Her stomach twisted. All the frustration she had been swallowing over the last three days rose to the back of her throat, acrid. “It’s hard! This hike is really hard. I tried to be realistic with you about it. I warned you.” The chastising tone of her voice made her wince. She coiled the wrapper of the energy bar around her finger, unfurled it and coiled it again.
“You’re not understanding me. I didn’t come because I was sure I could do it, and I’m not thinking about leaving because I can’t.”
She bit her lower lip. It wasn’t about the hike. Of course not. She just wanted it to be. “Why did you want to come then?”
He picked up her hand and held it between his. “Because I thought I would lose you if I didn’t.” His voice dropped. “I thought you knew that.”
She did. She didn’t.
She wasn’t certain what she knew. She was angry with him, but was that fair? He’d acted out of desperation, fueled by fear and love. Why else would he have insisted on coming? It was so obvious she almost laughed at the audacity of her stubborn denial.

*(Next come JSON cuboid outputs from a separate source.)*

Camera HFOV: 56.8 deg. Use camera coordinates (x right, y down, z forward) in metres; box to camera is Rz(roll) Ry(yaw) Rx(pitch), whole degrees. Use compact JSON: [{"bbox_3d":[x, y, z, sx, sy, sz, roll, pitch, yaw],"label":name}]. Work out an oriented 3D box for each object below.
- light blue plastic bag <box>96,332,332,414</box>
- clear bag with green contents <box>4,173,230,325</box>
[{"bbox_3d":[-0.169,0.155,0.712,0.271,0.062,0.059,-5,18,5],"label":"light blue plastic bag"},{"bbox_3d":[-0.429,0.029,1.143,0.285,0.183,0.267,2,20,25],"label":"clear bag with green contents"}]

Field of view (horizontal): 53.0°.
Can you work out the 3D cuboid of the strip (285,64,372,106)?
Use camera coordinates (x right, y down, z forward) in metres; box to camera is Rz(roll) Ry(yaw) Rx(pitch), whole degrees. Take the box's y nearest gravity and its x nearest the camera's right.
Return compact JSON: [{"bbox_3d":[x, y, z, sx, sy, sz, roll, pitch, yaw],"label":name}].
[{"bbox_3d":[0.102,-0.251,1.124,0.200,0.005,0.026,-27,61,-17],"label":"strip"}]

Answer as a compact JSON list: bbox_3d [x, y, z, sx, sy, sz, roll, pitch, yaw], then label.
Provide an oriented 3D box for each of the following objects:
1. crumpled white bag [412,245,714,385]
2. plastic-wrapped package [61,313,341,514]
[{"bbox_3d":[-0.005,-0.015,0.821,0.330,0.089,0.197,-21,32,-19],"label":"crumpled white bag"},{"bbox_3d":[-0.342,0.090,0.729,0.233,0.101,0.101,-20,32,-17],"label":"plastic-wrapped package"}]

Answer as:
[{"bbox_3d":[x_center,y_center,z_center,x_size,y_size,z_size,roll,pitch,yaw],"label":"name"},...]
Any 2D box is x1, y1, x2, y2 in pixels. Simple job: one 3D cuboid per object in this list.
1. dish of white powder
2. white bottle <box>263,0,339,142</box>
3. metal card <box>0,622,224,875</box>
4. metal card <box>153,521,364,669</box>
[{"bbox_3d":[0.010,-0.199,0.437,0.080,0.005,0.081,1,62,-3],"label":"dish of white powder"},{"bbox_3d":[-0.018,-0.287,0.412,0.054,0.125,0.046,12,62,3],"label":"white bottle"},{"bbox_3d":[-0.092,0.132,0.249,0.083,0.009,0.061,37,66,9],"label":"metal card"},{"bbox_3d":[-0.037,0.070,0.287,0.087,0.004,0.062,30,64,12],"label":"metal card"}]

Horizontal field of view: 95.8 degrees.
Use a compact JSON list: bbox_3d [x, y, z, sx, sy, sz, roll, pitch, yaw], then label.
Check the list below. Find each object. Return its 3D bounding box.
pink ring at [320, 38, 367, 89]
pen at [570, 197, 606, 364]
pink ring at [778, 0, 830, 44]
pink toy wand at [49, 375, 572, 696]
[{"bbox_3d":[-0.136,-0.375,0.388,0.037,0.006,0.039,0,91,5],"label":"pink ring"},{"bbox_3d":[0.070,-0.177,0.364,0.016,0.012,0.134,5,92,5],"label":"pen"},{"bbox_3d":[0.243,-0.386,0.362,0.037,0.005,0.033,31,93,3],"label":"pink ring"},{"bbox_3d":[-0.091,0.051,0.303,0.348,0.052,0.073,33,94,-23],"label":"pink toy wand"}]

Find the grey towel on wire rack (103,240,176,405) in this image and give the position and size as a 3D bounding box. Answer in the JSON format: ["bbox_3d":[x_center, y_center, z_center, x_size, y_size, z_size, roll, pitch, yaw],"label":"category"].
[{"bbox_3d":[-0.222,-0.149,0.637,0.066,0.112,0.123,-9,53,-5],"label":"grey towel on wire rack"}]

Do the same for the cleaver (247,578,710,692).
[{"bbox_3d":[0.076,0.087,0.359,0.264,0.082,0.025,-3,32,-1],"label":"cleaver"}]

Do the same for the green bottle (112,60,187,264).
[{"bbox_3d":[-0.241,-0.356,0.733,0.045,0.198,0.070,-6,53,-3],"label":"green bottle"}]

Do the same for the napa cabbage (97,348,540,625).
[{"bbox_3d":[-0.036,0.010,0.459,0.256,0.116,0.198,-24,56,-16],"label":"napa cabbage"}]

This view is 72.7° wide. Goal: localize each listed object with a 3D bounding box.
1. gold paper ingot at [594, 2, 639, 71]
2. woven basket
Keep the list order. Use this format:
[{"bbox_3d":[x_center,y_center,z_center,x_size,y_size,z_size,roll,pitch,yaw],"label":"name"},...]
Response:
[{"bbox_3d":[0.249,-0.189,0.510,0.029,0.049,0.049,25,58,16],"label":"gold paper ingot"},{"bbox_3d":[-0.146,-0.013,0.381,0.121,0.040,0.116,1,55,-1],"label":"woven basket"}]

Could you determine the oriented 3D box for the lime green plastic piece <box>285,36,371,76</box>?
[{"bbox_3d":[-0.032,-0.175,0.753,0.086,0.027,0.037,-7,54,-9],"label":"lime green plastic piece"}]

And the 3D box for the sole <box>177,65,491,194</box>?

He squeezed her hand. “Say something. Please.”
This was the moment in which she should explain everything. Valerie’s v
oice spoke in her head, telling her not to be such a pussy and spit it out. Liz could tell him about the pregnancy and how confused and scared she had been, and how sharing the news with him (clearly the right thing to do in retrospect) had been impossible because she was certain he’d want to have the baby. He was Catholic and had a moral streak as wide as Lyell Canyon. She, on the other hand, maintained she had nothing against religion but was holding out for one that revered the periodic table. Unfortunately, as much as humor helped her cope with the mistakes she’d made, it appeared useless in preventing them. If only she could graft a simplifying moral structure into her brain using the technology she designed for artificial limbs.
Telling Dante she’d been pregnant would lead to confessing to the abortion. During her interior rehearsals, this was where she forgot her lines. That confession, however worded, would inevitably lead to owning up to her ambivalence about living with him. Except for fleeting moments when she forgot her own painful history and she was simply happy, she hadn’t found level footing, the graceful certainty she’d done the right thing by moving in.
If she somehow managed to admit to the abortion (highly unlikely), and if Dante was still listening (inconceivable), she would have no choice but to explain why her actions had nothing to do with him. He would be relieved, and possibly encouraged, because it meant they’d have a chance after all—assuming he suffered an episode of amnesia regarding the abortion. But his relief would be misguided. And to explain why, she would have to voice something she had never told anyone, not even Valerie. When he heard that story, he would leave and never come back.
Which, from the look of things, might happen anyway.
She took her hand away on the pretense of pushing her bangs from her eyes.
“I wanted to do this hike alone. I wasn’t leaving you.”
He shook his head. “But you’ve been distant for a while. Like you’re making plans without me.”
“I was. I was planning this trip. And then you started having an issue with it.”